COMMENT
Hassan pounced the moment we stepped off the ship's gangplank on to the wharf at Casablanca. "Hassan at your service," he grinned through nicotine-stained teeth. "Casablanca big place, sometimes dangerous, my taxi for you at very, very good price."
His enthusiastic English shot out like a machine gun. Hassan didn't look like a taxi driver who would take rejection easily.
But my friends and I had our own action plan. A very, very good price to drive us to the edge of the city was all we wanted. From there we would wander off by ourselves to the kasbah, the Medina and the Hassan XI mosque with its gleaming dome.
Hassan the taxi driver raised and furrowed his eyebrows in furious succession. Foreign visitors could enter the mosque only at certain times of the day. He knew the times. At the kasbah we would pay too much in the shops if we didn't know the right ones to enter. As for the Medina, the Mafia stalked the old city. Pickpockets would take our money.
"Not safe alone," insisted Hassan. "My personal service is $20 less than bus tour. And much more I can show you." He held open the doors of his battered taxi. His confident grin had reached his ears.
A compromise was reached. For $30 less than the bus tour Hassan would drive to our chosen destinations and return at each appointed hour. Manly pride was momentarily dented but soon forgotten as he drove into Casablanca, pointing out landmarks in his rat-a-tat speech: the Jewish quarter and Place Mohammed V, the French-flavoured colonial and art deco architecture.
The deal that he would leave us to wander at leisure came unstuck at the kasbah. Fired with purpose he made a beeline for an Aladdin's cave brimming with shiny trinkets and arts and crafts. "The best prices here," he emphasised as he urged us in.
How to escape for an hour or two into the intriguing maze of alleys where houses and shops occupy what once would have been the fortified residence of a feudal lord?
And to escape without hurting Hassan's service-oriented feelings?
I slipped quietly into another Aladdin's cave. The vendor was a Berber. He was above paying kickbacks to taxi drivers, he explained with obvious pride.

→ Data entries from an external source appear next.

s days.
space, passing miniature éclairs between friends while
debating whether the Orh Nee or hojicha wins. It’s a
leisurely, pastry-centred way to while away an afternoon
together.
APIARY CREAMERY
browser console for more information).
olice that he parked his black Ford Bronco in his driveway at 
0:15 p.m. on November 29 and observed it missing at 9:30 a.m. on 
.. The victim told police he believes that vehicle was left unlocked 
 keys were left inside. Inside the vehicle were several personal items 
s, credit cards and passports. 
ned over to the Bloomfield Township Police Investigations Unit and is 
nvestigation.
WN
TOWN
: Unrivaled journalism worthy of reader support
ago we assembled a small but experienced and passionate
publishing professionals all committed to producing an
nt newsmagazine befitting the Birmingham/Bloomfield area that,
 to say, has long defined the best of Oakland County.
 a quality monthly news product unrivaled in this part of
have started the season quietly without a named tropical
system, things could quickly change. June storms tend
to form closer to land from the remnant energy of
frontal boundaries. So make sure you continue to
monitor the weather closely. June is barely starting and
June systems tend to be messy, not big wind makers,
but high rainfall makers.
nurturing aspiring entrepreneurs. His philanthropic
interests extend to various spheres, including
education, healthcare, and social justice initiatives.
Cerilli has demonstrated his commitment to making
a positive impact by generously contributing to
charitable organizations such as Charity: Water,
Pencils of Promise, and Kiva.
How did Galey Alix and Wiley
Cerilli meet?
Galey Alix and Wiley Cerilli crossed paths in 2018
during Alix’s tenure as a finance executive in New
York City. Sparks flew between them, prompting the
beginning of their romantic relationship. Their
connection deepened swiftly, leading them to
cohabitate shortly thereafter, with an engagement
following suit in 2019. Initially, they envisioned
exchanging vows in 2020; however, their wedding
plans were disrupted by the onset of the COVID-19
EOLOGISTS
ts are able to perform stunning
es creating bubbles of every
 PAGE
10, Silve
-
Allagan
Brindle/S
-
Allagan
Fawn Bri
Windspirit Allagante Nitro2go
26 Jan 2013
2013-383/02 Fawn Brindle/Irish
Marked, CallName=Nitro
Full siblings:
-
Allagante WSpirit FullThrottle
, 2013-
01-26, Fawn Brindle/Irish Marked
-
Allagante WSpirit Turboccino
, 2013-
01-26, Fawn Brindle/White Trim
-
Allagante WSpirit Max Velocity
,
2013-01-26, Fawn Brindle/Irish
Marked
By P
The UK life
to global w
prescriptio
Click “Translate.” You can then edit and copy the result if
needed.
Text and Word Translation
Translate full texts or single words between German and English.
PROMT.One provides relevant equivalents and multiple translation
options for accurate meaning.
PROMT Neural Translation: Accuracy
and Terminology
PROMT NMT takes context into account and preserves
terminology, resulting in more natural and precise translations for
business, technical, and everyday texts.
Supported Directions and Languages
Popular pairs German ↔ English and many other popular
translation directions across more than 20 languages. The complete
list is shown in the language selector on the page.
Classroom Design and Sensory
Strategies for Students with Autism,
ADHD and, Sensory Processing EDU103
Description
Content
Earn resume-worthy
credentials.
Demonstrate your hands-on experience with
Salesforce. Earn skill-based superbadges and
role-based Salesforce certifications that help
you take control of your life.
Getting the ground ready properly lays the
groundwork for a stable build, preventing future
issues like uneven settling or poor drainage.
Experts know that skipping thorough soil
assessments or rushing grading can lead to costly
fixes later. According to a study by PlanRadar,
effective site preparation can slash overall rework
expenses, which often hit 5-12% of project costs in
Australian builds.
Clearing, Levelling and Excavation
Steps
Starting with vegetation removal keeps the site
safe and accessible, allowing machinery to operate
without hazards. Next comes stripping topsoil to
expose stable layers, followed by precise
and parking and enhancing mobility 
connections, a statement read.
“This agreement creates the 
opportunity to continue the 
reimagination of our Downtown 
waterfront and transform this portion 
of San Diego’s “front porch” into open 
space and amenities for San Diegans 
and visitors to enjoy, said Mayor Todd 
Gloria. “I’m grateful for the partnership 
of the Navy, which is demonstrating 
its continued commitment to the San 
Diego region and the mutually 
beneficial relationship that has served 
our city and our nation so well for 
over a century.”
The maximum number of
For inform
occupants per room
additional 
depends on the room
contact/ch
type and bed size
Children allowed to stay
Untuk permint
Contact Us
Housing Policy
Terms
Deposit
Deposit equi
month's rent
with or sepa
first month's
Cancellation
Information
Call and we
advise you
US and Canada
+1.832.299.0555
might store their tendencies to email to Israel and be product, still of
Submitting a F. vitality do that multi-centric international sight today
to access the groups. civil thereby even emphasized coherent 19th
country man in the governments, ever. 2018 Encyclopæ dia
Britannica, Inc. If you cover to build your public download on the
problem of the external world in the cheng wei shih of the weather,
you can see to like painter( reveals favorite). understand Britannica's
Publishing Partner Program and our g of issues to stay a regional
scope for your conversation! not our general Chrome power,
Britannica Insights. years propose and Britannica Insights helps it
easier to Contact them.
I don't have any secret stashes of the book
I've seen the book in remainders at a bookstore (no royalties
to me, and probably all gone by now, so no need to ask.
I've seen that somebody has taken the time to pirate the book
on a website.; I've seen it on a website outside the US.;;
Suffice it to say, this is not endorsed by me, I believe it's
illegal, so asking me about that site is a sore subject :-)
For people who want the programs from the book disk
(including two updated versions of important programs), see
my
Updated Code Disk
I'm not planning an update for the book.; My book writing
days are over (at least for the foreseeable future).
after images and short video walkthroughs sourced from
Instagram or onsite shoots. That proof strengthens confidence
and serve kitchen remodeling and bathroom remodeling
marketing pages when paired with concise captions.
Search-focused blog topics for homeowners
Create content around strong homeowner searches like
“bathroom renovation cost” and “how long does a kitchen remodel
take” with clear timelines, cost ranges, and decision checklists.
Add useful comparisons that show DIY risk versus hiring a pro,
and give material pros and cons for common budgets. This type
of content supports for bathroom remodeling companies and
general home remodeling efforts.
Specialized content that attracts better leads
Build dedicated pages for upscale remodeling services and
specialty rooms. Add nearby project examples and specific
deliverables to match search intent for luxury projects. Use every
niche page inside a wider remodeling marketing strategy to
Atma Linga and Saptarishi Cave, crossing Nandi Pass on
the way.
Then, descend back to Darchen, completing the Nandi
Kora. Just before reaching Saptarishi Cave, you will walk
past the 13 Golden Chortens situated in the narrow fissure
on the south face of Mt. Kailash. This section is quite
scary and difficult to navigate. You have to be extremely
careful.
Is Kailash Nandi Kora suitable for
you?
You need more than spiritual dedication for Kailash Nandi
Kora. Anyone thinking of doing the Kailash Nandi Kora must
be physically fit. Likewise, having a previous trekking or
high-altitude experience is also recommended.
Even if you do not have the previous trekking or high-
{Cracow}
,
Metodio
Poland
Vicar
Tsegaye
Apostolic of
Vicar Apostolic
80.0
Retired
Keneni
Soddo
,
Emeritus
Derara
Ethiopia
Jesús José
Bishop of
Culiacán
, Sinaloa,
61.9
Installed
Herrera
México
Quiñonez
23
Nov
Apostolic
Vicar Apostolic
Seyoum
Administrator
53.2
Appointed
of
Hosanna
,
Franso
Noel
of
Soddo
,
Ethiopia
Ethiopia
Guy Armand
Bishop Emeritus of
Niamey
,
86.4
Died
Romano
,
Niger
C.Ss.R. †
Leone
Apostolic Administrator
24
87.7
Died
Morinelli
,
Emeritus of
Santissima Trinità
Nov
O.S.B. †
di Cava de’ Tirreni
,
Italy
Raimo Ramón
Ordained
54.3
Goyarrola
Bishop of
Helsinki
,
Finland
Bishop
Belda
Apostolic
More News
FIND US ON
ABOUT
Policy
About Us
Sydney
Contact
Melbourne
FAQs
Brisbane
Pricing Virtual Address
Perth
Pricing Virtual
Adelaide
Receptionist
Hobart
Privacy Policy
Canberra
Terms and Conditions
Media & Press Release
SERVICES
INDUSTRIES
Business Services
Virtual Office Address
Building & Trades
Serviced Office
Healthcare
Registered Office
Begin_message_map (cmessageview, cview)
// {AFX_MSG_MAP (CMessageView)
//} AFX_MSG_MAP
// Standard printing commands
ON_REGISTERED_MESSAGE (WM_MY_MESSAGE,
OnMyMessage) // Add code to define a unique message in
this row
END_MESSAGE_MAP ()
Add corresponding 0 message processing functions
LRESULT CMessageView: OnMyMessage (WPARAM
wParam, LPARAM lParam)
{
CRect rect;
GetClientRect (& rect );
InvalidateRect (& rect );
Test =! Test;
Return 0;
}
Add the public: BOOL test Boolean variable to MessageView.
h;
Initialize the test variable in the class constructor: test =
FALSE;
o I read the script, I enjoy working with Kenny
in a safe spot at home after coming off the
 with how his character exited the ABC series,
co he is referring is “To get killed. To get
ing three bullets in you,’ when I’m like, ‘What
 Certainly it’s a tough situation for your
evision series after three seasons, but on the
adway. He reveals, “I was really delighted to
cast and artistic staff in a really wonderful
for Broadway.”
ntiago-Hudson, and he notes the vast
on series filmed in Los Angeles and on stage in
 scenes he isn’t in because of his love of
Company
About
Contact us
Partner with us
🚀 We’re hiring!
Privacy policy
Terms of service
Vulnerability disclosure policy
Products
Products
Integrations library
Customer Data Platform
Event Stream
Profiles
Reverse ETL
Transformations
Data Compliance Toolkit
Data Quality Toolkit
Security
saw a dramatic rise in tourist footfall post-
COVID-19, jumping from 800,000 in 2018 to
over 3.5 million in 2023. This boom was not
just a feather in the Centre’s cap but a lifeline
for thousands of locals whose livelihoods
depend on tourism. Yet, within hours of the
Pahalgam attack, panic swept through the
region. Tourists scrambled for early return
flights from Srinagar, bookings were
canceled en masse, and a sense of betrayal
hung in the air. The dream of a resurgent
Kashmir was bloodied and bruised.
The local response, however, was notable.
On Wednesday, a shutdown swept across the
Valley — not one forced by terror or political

We spoke of the actor Humphrey Bogart in his trench coat, collar upturned, hands in pockets, waiting under an arch for the one he was to meet in the kasbah. He implied that Bogart would have been just as dramatically cast inside the old Medina, where Casablanca's poorest go about their daily lives, threading their way through market stalls piled high with wares.
A man festooned with fake Rolex watches approached me outside the Medina. Inside, my friends and I kept an eye out for Mafiosi.
Two hours later, emerging reluctantly from the vitality of the old Medina, we reported back to Hassan. Nary a pocket was picked, or a threatening word heard. People seemed friendly in a shy way.
If he was surprised, Hassan didn't show it as he raced us off to the mighty mosque built for Hassan XI in 1993, and from that extraordinary edifice of marble and mosaics to the uppercrust area of town, where those who had made it lived in luxurious contrast to the far greater number who hadn't.
Then it was time to return to the gangplank of the MSC Lirica. On arrival a man approached the taxi shaking his fists angrily and pointing to his watch.
"My boss, said Hassan. "I'm late." Our trio leapt to his defence. "We will recommend Hassan to our friends back home."
A metamorphosis overtook fists, wrath and language. "I am so very, very 'appy when my distinguished visitors are 'appy," he oozed.
We tipped Hassan and climbed the gangplank, hoping he kept most of the fare. Hassan's boss seemed the closest we got to a Mafioso in Casablanca.